Volume 9, Number 4, 2000


Leadership changes in three colleges

Three UD colleges have welcomed new deans over the past 15 months--the colleges of Arts and Science, Business and Economics and Engineering.

College of Arts and Science

Thomas M. DiLorenzo, formerly chairperson of the Department of Psychology at the University of Missouri-Columbia, became dean of the College of Arts and Science on July 1, 1999. The largest of the University's seven colleges, the College of Arts and Science has more than 8,000 full- and part-time undergraduate students, some 1,000 graduate students and 29 departments.

At the University of Missouri, DiLorenzo is credited with greatly strengthening academic productivity, and he played an active role in university-wide initiatives to strengthen academic program quality, enhance multicultural education and extend research, graduate education and grant dollars.

A clinical psychologist with an interest in addictive behaviors, DiLorenzo has received more than $5 million in grants for his research, mostly from the National Institutes of Health. He holds undergraduate degrees from the University of Pittsburgh and master's and doctoral degrees in clinical psychology from West Virginia University.

College of Business and Economics

Michael J. Ginzberg came to the College of Business and Economics in July from the Weatherhead School of Management at Case Western Reserve University in Cleveland. UD's third largest college has more than 1,900 undergraduate majors in accounting, economics, finance, management, marketing and operations and some 600 students in graduate and executive MBA programs.
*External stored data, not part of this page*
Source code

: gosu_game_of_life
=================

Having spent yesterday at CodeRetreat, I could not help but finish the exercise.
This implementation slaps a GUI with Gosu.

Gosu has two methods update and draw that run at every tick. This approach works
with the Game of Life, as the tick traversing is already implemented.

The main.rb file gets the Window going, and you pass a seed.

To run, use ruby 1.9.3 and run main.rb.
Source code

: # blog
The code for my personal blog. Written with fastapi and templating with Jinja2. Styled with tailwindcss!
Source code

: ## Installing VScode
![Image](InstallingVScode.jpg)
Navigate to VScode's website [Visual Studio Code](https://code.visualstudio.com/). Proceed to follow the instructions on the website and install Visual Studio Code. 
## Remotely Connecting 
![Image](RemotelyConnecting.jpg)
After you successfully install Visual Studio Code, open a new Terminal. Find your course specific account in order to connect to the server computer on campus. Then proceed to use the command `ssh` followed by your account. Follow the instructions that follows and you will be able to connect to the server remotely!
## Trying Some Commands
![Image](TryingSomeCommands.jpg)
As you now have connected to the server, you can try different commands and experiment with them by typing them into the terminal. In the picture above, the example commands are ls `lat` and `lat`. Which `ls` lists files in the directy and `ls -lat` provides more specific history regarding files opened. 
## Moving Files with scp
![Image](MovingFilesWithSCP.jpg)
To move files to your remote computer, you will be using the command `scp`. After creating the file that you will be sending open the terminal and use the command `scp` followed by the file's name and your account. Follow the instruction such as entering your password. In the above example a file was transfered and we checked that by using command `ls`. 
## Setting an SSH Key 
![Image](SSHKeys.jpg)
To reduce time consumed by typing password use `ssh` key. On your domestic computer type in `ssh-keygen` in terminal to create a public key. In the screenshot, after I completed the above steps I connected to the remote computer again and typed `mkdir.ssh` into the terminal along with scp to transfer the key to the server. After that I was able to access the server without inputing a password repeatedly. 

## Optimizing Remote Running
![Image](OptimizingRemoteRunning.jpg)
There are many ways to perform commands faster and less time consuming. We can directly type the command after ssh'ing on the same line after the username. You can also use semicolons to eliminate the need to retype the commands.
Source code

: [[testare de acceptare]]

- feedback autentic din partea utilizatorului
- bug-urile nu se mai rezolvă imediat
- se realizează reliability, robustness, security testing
Ginzberg, who was named Chaplin Tyler Professor of Business, was professor of management information systems at the Weatherhead School since 1976, serving as the school's associate dean for professional and international programs from 1993.

He says the UD position attracted him because of the potential for growth, particularly in his fields of interest--international programs and information technology.

While at Weatherhead, Ginzberg helped set up collaborative programs with schools in Hungary and Japan and was developing educational alliances with other institutions in Asia and Latin America.

He earned his doctorate in management in 1975 from the Alfred P. Sloan School of Management at Massachusetts Institute of Technology. The author of more than 45 articles and books on information systems development and management, information technology strategy and organizational change, Ginzberg has held leadership positions in various professional organizations.

 

College of Engineering

Former chairperson of UD's Department of Chemical Engineering, Eric W. Kaler, Elizabeth Inez Kelley Professor of Chemical Engineering, was named dean of the College of Engineering, effective July 1.

With an enrollment of 1,447, including 1,011 undergraduates and 436 graduate students, the College of Engineering has five departments--chemical engineering, civil and environmental engineering, electrical and computer engineering, materials science and mechanical engineering. In addition, it has interdisciplinary centers for coastal research, biomedical engineering research, catalytic science and technology, composite materials and molecular and engineering thermodynamics.

Kaler, who chaired the Department of Chemical Engineering since 1996, conducts research on microstructure and materials synthesis properties of complex fluids. He also is involved in investigation of polymerization in complex fluids, colloidal stability and surfactant phase behavior.

The author of approximately 150 papers and holder of seven patents, Kaler is co-editor-in-chief of the international journal, Current Opinion in Colloid and Interface Science. He received a Presidential Young Investigator Award from the National Science Foundation in 1984, the Curtis W. McGraw Research Award from the American Society of Engineering Education in 1995 and the American Chemical Society Award in Colloid or Surface Chemistry in 1998.

A graduate of the California Institute of Technology, he earned his doctorate from the University of Minnesota in 1982, coming to the University of Delaware in 1989.